- _WHAT THE EXERCISE ASKS_
Reproduce every line of the records below character for character.

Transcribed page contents
----
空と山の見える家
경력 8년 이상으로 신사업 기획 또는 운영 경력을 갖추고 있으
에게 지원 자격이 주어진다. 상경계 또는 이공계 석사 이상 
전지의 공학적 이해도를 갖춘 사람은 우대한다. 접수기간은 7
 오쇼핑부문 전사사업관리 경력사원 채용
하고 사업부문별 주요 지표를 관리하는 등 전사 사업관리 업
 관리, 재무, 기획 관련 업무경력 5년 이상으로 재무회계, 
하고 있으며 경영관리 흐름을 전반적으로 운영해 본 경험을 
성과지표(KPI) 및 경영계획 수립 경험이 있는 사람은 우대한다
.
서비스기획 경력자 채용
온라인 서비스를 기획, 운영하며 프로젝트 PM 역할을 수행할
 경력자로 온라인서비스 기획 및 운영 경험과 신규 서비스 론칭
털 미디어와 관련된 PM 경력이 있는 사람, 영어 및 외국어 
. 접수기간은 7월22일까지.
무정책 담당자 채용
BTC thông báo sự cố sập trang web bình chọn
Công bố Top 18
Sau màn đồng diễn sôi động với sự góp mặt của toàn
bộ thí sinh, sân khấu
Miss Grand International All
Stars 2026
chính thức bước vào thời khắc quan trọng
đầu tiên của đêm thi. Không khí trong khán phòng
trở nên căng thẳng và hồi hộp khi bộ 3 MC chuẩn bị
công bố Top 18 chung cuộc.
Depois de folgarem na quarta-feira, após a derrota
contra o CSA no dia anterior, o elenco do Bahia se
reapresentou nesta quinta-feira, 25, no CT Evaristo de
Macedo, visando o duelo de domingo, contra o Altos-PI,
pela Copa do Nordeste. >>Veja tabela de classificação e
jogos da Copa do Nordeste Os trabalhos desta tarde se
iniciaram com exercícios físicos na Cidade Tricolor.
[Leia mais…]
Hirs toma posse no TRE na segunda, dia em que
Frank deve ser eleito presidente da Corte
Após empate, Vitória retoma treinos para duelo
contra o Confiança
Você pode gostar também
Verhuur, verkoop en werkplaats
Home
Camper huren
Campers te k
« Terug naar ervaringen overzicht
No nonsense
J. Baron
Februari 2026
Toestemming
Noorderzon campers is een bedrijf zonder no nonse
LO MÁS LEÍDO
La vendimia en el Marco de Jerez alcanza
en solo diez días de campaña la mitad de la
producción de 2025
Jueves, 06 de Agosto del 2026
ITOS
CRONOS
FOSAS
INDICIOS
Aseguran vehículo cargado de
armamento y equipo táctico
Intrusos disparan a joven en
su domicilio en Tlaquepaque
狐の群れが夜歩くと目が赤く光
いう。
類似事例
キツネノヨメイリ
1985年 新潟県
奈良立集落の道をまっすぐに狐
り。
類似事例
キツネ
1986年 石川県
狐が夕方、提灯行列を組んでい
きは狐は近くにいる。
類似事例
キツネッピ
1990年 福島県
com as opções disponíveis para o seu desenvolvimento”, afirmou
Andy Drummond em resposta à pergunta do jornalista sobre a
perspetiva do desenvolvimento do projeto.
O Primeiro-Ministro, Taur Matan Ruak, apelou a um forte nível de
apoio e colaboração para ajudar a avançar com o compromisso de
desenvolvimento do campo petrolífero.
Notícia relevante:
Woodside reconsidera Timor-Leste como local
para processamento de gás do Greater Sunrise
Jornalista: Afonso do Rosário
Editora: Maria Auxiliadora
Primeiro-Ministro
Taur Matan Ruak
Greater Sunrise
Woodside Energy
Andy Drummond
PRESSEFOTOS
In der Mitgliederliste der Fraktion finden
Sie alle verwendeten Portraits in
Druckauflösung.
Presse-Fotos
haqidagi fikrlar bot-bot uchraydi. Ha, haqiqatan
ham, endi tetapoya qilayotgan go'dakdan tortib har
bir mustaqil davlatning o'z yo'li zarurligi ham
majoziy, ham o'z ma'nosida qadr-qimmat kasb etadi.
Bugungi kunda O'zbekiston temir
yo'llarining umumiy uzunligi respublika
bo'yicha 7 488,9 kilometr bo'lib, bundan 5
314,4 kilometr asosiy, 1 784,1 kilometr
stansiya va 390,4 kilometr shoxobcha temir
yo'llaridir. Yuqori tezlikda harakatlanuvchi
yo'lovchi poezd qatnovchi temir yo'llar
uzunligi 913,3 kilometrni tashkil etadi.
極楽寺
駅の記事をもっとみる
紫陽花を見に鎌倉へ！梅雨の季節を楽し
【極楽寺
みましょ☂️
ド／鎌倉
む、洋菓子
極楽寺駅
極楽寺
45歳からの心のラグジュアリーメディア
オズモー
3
----
- _EXERCISE RESPONSE_
空と山の見える家
경력 8년 이상으로 신사업 기획 또는 운영 경력을 갖추고 있으
에게 지원 자격이 주어진다. 상경계 또는 이공계 석사 이상 
전지의 공학적 이해도를 갖춘 사람은 우대한다. 접수기간은 7
 오쇼핑부문 전사사업관리 경력사원 채용
하고 사업부문별 주요 지표를 관리하는 등 전사 사업관리 업
 관리, 재무, 기획 관련 업무경력 5년 이상으로 재무회계, 
하고 있으며 경영관리 흐름을 전반적으로 운영해 본 경험을 
성과지표(KPI) 및 경영계획 수립 경험이 있는 사람은 우대한다
.
서비스기획 경력자 채용
온라인 서비스를 기획, 운영하며 프로젝트 PM 역할을 수행할
 경력자로 온라인서비스 기획 및 운영 경험과 신규 서비스 론칭
털 미디어와 관련된 PM 경력이 있는 사람, 영어 및 외국어 
. 접수기간은 7월22일까지.
무정책 담당자 채용
BTC thông báo sự cố sập trang web bình chọn
Công bố Top 18
Sau màn đồng diễn sôi động với sự góp mặt của toàn
bộ thí sinh, sân khấu
Miss Grand International All
Stars 2026
chính thức bước vào thời khắc quan trọng
đầu tiên của đêm thi. Không khí trong khán phòng
trở nên căng thẳng và hồi hộp khi bộ 3 MC chuẩn bị
công bố Top 18 chung cuộc.
Depois de folgarem na quarta-feira, após a derrota
contra o CSA no dia anterior, o elenco do Bahia se
reapresentou nesta quinta-feira, 25, no CT Evaristo de
Macedo, visando o duelo de domingo, contra o Altos-PI,
pela Copa do Nordeste. >>Veja tabela de classificação e
jogos da Copa do Nordeste Os trabalhos desta tarde se
iniciaram com exercícios físicos na Cidade Tricolor.
[Leia mais…]
Hirs toma posse no TRE na segunda, dia em que
Frank deve ser eleito presidente da Corte
Após empate, Vitória retoma treinos para duelo
contra o Confiança
Você pode gostar também
Verhuur, verkoop en werkplaats
Home
Camper huren
Campers te k
« Terug naar ervaringen overzicht
No nonsense
J. Baron
Februari 2026
Toestemming
Noorderzon campers is een bedrijf zonder no nonse
LO MÁS LEÍDO
La vendimia en el Marco de Jerez alcanza
en solo diez días de campaña la mitad de la
producción de 2025
Jueves, 06 de Agosto del 2026
ITOS
CRONOS
FOSAS
INDICIOS
Aseguran vehículo cargado de
armamento y equipo táctico
Intrusos disparan a joven en
su domicilio en Tlaquepaque
狐の群れが夜歩くと目が赤く光
いう。
類似事例
キツネノヨメイリ
1985年 新潟県
奈良立集落の道をまっすぐに狐
り。
類似事例
キツネ
1986年 石川県
狐が夕方、提灯行列を組んでい
きは狐は近くにいる。
類似事例
キツネッピ
1990年 福島県
com as opções disponíveis para o seu desenvolvimento”, afirmou
Andy Drummond em resposta à pergunta do jornalista sobre a
perspetiva do desenvolvimento do projeto.
O Primeiro-Ministro, Taur Matan Ruak, apelou a um forte nível de
apoio e colaboração para ajudar a avançar com o compromisso de
desenvolvimento do campo petrolífero.
Notícia relevante:
Woodside reconsidera Timor-Leste como local
para processamento de gás do Greater Sunrise
Jornalista: Afonso do Rosário
Editora: Maria Auxiliadora
Primeiro-Ministro
Taur Matan Ruak
Greater Sunrise
Woodside Energy
Andy Drummond
PRESSEFOTOS
In der Mitgliederliste der Fraktion finden
Sie alle verwendeten Portraits in
Druckauflösung.
Presse-Fotos
haqidagi fikrlar bot-bot uchraydi. Ha, haqiqatan
ham, endi tetapoya qilayotgan go'dakdan tortib har
bir mustaqil davlatning o'z yo'li zarurligi ham
majoziy, ham o'z ma'nosida qadr-qimmat kasb etadi.
Bugungi kunda O'zbekiston temir
yo'llarining umumiy uzunligi respublika
bo'yicha 7 488,9 kilometr bo'lib, bundan 5
314,4 kilometr asosiy, 1 784,1 kilometr
stansiya va 390,4 kilometr shoxobcha temir
yo'llaridir. Yuqori tezlikda harakatlanuvchi
yo'lovchi poezd qatnovchi temir yo'llar
uzunligi 913,3 kilometrni tashkil etadi.
極楽寺
駅の記事をもっとみる
紫陽花を見に鎌倉へ！梅雨の季節を楽し
【極楽寺
みましょ☂️
ド／鎌倉
む、洋菓子
極楽寺駅
極楽寺
45歳からの心のラグジュアリーメディア
オズモー
3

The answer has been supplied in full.